EXTRACT PROVIDED
This would be a battle between the frozen chicken piccata with 38 ingredients and the BLT made from Prather Ranch bacon, hand-kneaded bread, farm-fresh veggies and home-blended mayonnaise,” Sierra Filucci explains in the Sacramento News & Review. “But more than that, it would be a test of what it means to be a mother–a mother who wants to feed her family and keep them healthy, but who also wants more from life than kneading dough and a sink full of dishes.”

Filucci has some refreshing thoughts about the shortcomings of the sustainable food movement (as personified by Michael Pollan, Alice Waters, and others), specifically concerning gender and the division of household labor. “Maybe, I thought, this elevation of food to a holy plain is a noble movement that is simply ignorant of the real lives of modern working families,” she writes. “And without realizing it, this movement, one that’s so appealing to young progressives, is actually pushing for a more traditional family structure, gently nudging women back to a place our forebears fought so hard to escape: the kitchen.”

After a bland month immersed in the frozen milieu of Trader Joe’s, in which “food faded into the background” of the family’s lives, it was time for cooking month. And after the easy weeks of preparing food via microwave oven, it was clear to Filucci that there was only one way for the slow method to win out:

If the sustainable-food movement is to succeed–not just in drawing in the small segment of society that has the luxury of time, but in persuading modern working families to garden, buy local and cook from scratch–then it needs to promote fully the idea of shared labor. In his books and talks, Pollan weaves a romantic ideal of wholesomeness based on individual acts. He and his compatriots create a mythology around farming and cooking that seems achievable–as though you could reach it if you just stretched enough, tried hard enough and sacrificed enough. But who exactly is sacrificing? The reality is as unworkable today as it was in the 1950s, when women’s lives were limited to the kitchen and kids. And it’s still as unworkable as it was in the 1980s, when my mom tried to manage the house, the family and the job. It will remain unworkable now, unless all adults in a family participate, and participate fully.

For me, that means letting go of the notion that I can forever control everything that feeds my children’s precious little bodies. For my husband, that means acknowledging how tricky it is to plan meals and execute them with whiny children around. And for the slow-food movement, it means realizing that what they ask of communities and households–while worthy and noble–falls unequally at women’s feet.

[Saved data entries]
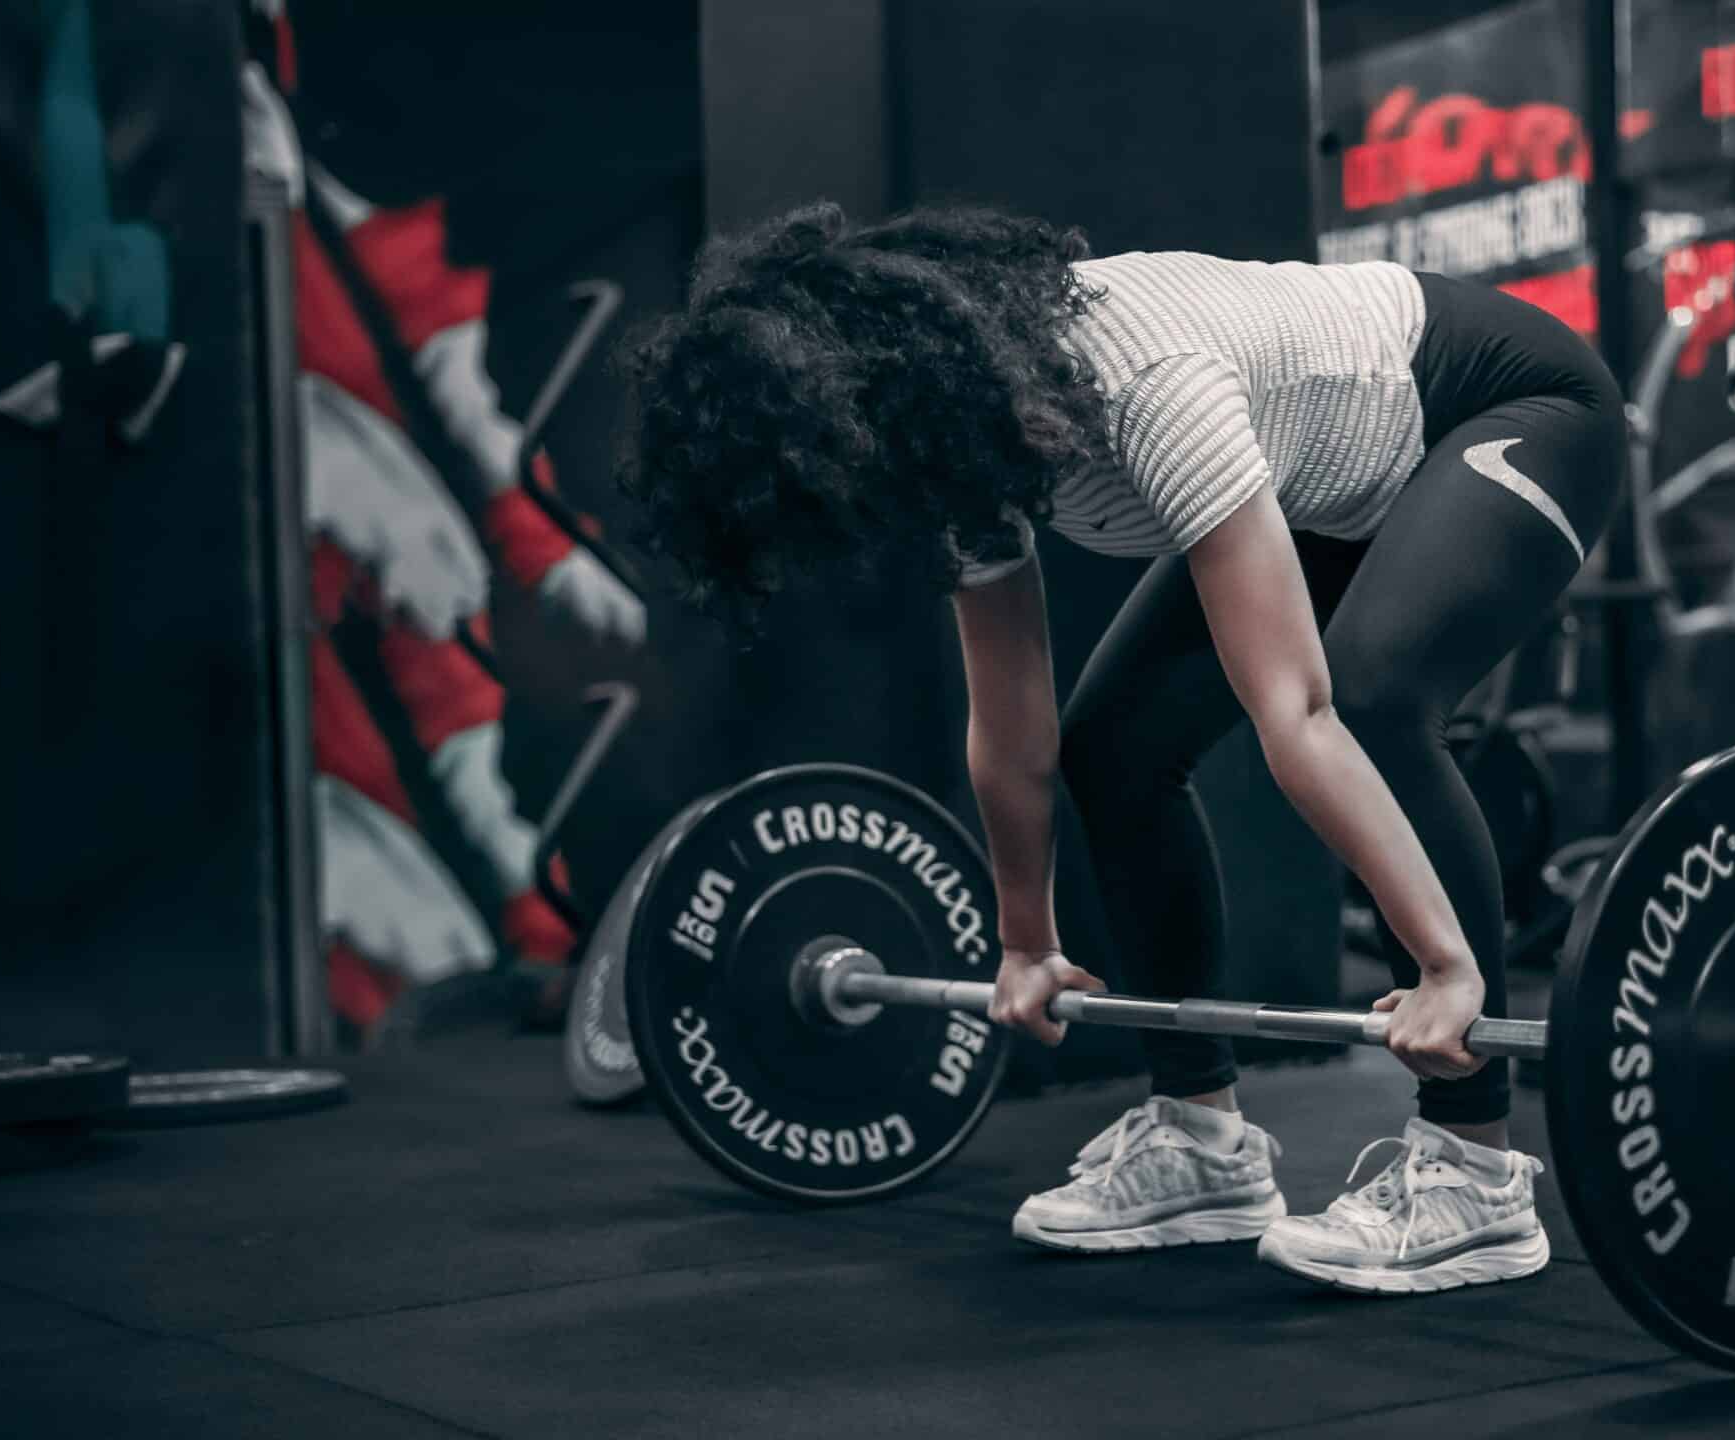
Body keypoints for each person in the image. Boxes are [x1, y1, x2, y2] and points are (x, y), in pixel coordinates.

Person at [619, 203, 1622, 1294]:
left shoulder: (1147, 385)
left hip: (1513, 409)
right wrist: (1022, 941)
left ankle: (1475, 1167)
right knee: (1116, 747)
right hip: (1340, 483)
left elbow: (1297, 711)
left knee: (1375, 701)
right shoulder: (961, 455)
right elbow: (1013, 728)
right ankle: (1202, 1142)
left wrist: (1447, 966)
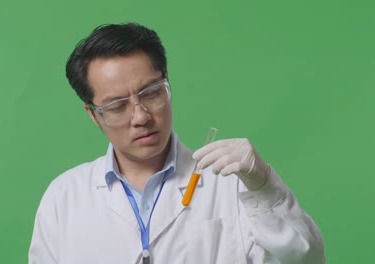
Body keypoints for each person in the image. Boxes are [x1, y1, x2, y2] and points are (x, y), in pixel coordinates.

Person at [29, 23, 325, 264]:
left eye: (152, 92)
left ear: (167, 83)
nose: (141, 116)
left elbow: (307, 260)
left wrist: (263, 186)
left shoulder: (231, 185)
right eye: (118, 106)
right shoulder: (64, 198)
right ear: (94, 115)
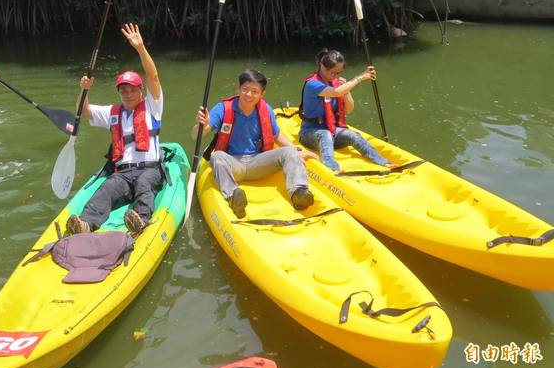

WORK INSTRUCTIONS
Please state what idea, according to the extract on the sustainable-food movement, the movement needs to promote fully if it is to succeed. The items stand apart from the extract on the sustainable-food movement.

TASK ANSWER
It needs to promote fully the idea of shared labor.